Braindrive
Un rapport récent révèle des comportements surprenants chez les Américains les plus fortunés en matière de longévité. Selon une étude menée par A/B Consulting et le capital-risqueur Maveron, environ 41 % des ultra-riches envisagent de transférer leur conscience dans un ordinateur pour échapper à la mort. Cela pourrait donner un sens nouveau aux projets de métavers de Mark Zuckerberg, qui semblent trouver un écho auprès de ce public particulier.
Un Jour Comme Un Autre
Les riches sont souvent fascinés par des pratiques telles que les thérapies de biohacking anti-âge, les rumeurs de congélations de têtes, et des transfusions de sang entre personnes obsédées par la jeunesse. Il est évident que la quête de la longévité et même de l’immortalité représente des intérêts communs parmi les élites. Des personnalités comme Jeff Bezos investissent énormément dans des technologies liées à l’immortalité, et ce secteur est perçu comme particulièrement lucratif.
Le téléchargement de l’esprit, cependant, propose une forme d’immortalité différente, bien éloignée des approches physiques. Étant donné le temps que nous passons dans le monde numérique, cette méthode pourrait, en théorie, permettre à certains de conserver leur richesse et leur pouvoir indéfiniment. Néanmoins, cela soulève la question de savoir si la conscience humaine peut réellement être traduite en un algorithme.

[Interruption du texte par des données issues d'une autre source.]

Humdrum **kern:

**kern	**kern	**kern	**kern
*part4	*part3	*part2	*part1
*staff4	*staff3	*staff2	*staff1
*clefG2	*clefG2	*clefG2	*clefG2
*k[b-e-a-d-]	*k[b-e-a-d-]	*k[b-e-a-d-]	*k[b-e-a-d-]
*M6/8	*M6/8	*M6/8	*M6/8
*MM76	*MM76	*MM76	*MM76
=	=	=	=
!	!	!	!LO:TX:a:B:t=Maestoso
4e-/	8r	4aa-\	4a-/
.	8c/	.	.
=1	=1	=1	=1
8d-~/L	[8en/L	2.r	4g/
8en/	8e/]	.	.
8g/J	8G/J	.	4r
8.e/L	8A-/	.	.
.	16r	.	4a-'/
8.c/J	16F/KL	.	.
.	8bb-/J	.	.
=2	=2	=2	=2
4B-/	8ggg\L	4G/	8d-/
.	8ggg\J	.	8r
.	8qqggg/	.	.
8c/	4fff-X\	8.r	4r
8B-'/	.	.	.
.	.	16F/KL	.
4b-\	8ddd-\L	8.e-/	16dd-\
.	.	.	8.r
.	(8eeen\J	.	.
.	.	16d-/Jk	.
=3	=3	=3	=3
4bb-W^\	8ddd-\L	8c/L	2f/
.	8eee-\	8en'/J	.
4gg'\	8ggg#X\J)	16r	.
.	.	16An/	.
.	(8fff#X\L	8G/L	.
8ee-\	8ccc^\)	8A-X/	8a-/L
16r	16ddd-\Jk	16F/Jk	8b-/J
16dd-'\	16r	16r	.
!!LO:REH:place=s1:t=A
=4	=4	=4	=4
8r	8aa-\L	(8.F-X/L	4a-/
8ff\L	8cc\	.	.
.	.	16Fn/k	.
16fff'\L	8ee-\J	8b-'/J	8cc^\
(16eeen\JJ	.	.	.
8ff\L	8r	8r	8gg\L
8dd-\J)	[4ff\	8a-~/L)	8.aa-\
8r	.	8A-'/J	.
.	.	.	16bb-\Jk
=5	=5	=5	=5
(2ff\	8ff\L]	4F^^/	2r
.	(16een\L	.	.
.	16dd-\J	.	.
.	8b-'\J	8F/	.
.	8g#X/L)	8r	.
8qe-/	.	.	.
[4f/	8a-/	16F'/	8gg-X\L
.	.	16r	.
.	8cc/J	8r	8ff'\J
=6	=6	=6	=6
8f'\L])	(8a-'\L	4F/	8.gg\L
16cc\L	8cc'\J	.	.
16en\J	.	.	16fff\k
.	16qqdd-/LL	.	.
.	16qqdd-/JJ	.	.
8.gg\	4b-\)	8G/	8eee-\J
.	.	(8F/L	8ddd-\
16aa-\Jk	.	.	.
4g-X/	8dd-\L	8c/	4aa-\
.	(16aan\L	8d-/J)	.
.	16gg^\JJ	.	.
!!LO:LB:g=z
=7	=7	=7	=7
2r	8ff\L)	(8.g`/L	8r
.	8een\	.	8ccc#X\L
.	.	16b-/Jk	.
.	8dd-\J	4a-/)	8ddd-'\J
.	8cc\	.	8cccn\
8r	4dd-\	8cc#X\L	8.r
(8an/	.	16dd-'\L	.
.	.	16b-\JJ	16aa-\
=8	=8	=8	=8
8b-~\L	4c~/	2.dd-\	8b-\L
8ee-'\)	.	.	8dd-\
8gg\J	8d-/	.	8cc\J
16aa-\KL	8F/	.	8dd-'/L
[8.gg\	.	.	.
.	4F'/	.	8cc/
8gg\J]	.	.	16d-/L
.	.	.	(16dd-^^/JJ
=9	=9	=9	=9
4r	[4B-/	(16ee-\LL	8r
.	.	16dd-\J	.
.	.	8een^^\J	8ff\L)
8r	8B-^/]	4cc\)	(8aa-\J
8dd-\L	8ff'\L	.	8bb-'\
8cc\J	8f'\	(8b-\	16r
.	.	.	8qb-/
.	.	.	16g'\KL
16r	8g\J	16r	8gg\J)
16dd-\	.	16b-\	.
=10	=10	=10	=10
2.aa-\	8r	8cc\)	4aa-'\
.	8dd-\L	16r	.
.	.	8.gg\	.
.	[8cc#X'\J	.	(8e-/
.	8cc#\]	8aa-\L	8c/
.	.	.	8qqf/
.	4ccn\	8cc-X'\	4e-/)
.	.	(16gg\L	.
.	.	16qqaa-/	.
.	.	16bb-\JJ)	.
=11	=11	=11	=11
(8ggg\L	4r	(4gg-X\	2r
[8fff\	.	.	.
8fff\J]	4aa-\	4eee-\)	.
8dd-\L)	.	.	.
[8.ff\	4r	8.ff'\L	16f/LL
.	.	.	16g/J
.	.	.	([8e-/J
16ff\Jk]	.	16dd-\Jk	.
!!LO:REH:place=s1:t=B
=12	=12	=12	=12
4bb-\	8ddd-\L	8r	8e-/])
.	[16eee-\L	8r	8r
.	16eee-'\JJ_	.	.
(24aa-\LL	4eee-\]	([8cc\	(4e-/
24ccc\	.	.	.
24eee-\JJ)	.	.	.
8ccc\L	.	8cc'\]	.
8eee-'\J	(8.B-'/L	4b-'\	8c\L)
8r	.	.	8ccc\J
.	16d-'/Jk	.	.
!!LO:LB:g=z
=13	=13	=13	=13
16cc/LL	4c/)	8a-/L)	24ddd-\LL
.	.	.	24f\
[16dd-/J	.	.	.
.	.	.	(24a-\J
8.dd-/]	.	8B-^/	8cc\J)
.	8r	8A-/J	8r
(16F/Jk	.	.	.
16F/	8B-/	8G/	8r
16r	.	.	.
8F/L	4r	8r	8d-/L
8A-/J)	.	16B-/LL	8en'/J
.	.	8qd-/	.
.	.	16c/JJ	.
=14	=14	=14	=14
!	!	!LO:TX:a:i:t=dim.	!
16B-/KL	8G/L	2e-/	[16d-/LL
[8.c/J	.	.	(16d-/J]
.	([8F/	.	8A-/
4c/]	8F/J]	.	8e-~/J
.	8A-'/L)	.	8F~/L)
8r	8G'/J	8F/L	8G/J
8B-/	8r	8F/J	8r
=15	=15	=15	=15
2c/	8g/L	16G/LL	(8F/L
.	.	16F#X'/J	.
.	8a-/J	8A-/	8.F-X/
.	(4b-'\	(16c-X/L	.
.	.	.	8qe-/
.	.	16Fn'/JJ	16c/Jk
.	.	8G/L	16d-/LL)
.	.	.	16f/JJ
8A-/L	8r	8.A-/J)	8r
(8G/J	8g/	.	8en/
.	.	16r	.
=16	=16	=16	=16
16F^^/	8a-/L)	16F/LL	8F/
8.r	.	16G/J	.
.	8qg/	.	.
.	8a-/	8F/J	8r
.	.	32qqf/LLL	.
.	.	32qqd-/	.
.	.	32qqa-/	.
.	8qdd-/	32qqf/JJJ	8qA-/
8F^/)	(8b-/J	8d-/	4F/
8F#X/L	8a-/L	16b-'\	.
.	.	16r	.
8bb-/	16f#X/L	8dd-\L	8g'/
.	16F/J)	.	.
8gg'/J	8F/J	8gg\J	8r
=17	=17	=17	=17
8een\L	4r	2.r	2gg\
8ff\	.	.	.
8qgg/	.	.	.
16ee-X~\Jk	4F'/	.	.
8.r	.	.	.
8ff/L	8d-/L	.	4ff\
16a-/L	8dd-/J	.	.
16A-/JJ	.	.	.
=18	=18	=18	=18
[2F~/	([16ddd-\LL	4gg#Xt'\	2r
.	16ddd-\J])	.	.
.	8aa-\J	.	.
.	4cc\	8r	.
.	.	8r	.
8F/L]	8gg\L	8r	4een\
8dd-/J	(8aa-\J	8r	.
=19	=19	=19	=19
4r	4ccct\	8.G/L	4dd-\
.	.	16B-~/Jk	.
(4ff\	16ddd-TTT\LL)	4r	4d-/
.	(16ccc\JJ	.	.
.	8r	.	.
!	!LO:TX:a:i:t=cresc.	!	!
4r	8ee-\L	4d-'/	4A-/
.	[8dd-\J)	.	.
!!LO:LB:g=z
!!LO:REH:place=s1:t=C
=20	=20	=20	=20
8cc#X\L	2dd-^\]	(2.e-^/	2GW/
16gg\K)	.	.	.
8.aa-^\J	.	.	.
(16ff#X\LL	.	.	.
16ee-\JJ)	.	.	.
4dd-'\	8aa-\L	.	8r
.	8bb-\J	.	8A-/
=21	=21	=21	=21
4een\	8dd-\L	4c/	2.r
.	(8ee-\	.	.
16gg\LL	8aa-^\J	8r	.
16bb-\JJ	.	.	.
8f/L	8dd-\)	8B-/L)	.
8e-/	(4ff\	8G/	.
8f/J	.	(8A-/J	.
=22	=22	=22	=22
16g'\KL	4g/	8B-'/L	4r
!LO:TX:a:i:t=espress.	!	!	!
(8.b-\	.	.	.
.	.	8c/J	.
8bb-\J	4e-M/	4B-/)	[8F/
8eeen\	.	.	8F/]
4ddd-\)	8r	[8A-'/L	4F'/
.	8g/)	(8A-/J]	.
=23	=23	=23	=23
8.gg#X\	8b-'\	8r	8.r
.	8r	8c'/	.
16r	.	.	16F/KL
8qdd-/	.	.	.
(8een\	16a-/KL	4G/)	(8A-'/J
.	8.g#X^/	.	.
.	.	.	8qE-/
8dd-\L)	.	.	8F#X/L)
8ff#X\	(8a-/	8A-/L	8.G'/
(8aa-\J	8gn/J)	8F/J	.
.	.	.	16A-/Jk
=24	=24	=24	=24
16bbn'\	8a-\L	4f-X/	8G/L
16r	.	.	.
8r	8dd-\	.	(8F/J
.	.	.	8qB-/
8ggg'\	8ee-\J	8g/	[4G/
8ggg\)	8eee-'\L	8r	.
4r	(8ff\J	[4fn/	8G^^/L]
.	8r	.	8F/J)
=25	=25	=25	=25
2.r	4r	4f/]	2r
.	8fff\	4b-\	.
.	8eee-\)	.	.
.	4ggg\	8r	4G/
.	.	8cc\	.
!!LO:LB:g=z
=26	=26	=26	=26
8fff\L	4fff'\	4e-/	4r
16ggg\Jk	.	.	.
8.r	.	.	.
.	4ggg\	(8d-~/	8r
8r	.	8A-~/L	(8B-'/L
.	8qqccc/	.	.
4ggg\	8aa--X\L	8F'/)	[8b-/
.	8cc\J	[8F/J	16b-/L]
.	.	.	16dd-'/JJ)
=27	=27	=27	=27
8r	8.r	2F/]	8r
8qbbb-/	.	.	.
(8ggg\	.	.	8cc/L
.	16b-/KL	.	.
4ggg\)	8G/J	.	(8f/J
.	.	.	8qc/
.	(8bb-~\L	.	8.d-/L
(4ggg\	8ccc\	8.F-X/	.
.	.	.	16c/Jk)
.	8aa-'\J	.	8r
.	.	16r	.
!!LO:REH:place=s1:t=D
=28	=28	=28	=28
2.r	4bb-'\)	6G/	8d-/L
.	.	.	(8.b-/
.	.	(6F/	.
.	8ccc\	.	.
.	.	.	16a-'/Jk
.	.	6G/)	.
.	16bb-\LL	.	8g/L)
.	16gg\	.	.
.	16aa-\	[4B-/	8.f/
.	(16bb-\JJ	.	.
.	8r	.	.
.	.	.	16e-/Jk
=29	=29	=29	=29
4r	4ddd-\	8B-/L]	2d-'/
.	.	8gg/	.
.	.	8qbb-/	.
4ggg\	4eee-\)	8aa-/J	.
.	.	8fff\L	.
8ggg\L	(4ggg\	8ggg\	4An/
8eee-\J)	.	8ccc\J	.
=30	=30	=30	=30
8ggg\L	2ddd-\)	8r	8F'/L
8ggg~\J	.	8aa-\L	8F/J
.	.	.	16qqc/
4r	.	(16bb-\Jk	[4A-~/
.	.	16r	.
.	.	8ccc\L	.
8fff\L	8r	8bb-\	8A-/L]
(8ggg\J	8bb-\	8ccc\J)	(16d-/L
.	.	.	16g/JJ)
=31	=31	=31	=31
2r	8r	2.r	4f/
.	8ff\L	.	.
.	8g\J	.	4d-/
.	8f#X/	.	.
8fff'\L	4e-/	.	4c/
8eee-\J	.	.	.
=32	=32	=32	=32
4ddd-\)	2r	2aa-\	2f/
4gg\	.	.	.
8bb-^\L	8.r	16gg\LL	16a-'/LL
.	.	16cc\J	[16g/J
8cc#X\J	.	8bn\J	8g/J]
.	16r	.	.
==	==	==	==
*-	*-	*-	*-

À propos des classements économiques, un autre constat est frappant : selon Fortune, seulement 19 % des personnes à faible revenu souhaiteraient qu’une entreprise technologique réalise un tel téléchargement.
Bébé Sur Mesure
Le phénomène du téléchargement de cerveaux n’est qu’une petite partie de cette quête de transformation radicale. En effet, 41 % des plus riches ont exprimé le souhait d’éditer les gènes de leurs futurs enfants. En revanche, seulement 20 % des personnes à faible revenu se sont montrées ouvertes à cette idée. Cela met en lumière le fossé croissant entre les riches et les autres.
Ces comportements extrêmes attirent l’attention sur un problème plus vaste lié au pouvoir économique. Anarghya Vardhana, associée générale chez Maveron, a déclaré que les dépenses de santé augmentant, le bien-être devient un privilège réservé aux élites. Les populations aisées semblent prêtes à investir dans des thérapies risquées, souvent à leurs propres frais.
À retenir sur les riches et l’immortalité : De plus en plus de personnes obsédées par la jeunesse adoptent des pratiques peu conventionnelles, comme échanger du sang avec leurs enfants adolescents.
FAQ
Quels sont les dangers éthiques liés au téléchargement de l’esprit ?
Le transfert de la conscience soulève de nombreuses questions éthiques, notamment sur l’identité, la vie privée et la sécurité des données personnelles. Les implications sont encore mal comprises.
Comment la technologie d’édition génétique fonctionne-t-elle ?
L’édition génétique utilise des outils comme CRISPR-Cas9 pour modifier des séquences d’ADN, permettant ainsi potentiellement d’éliminer certaines maladies, mais crée aussi des préoccupations sur les applications à des fins esthétiques.
Quels sont les risques des thérapies de biohacking ?
Les thérapies de biohacking, bien que prometteuses, peuvent présenter des dangers tels que des effets secondaires inattendus, des complications médicales ou même des violations éthiques.
Pourquoi les riches investissent-ils autant dans l’immortalité ?
Pour les riches, l’immortalité représente non seulement un moyen d’augmenter leur durée de vie, mais aussi de préserver leur influence et leur pouvoir à travers les générations.
Existe-t-il des alternatives moins controversées pour améliorer la longévité ?
Oui, des pratiques telles que l’exercice régulier, une alimentation équilibrée et la gestion du stress sont des moyens efficaces et éthiques pour promouvoir la longévité sans recourir à des technologies controversées.